About this task. Exact copies of all the lines below are needed, without the pictures.

[Dataset entries]
■ ■ ■ ■

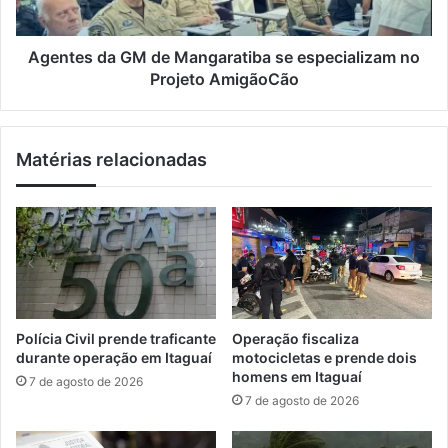
p
d
a
a
c
G
Agentes da GM de Mangaratiba se especializam no
i
M
Projeto AmigãoCão
t
d
a
e
ç
M
Matérias relacionadas
ã
a
o
n
p
g
a
a
r
r
a
a
g
t
e
i
s
b
Polícia Civil prende traficante
Operação fiscaliza
t
a
durante operação em Itaguaí
motocicletas e prende dois
o
s
homens em Itaguaí
7 de agosto de 2026
r
e
7 de agosto de 2026
e
e
s
s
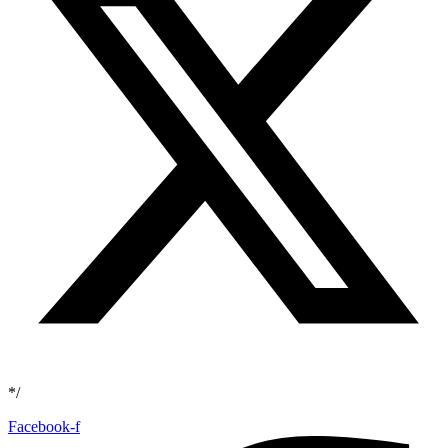
*/
Facebook-f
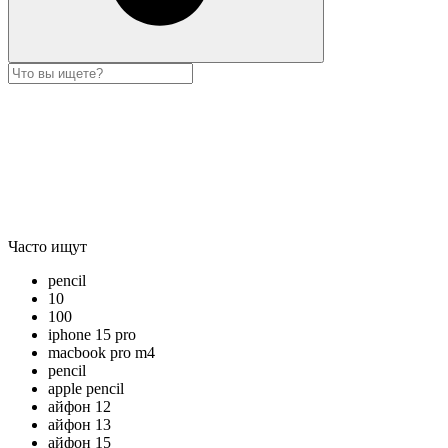
Часто ищут
pencil
10
100
iphone 15 pro
macbook pro m4
pencil
apple pencil
айфон 12
айфон 13
айфон 15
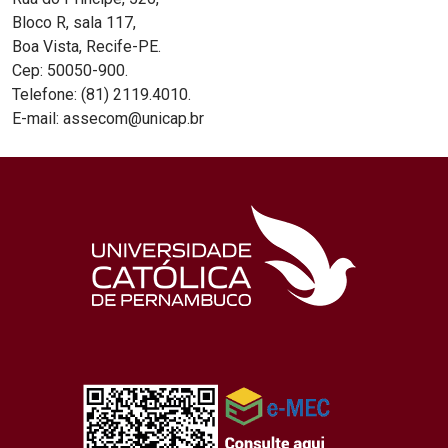
Bloco R, sala 117,
Boa Vista, Recife-PE.
Cep: 50050-900.
Telefone: (81) 2119.4010.
E-mail: assecom@unicap.br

■ ■ ■ ■

Task output.
p
d
a
a
c
G
Agentes da GM de Mangaratiba se especializam no
i
M
Projeto AmigãoCão
t
d
a
e
ç
M
Matérias relacionadas
ã
a
o
n
p
g
a
a
r
r
a
a
g
t
e
i
s
b
Polícia Civil prende traficante
Operação fiscaliza
t
a
durante operação em Itaguaí
motocicletas e prende dois
o
s
homens em Itaguaí
7 de agosto de 2026
r
e
7 de agosto de 2026
e
e
s
s
*/
Facebook-f
Часто ищут
pencil
10
100
iphone 15 pro
macbook pro m4
pencil
apple pencil
айфон 12
айфон 13
айфон 15
Bloco R, sala 117,
Boa Vista, Recife-PE.
Cep: 50050-900.
Telefone: (81) 2119.4010.
E-mail: assecom@unicap.br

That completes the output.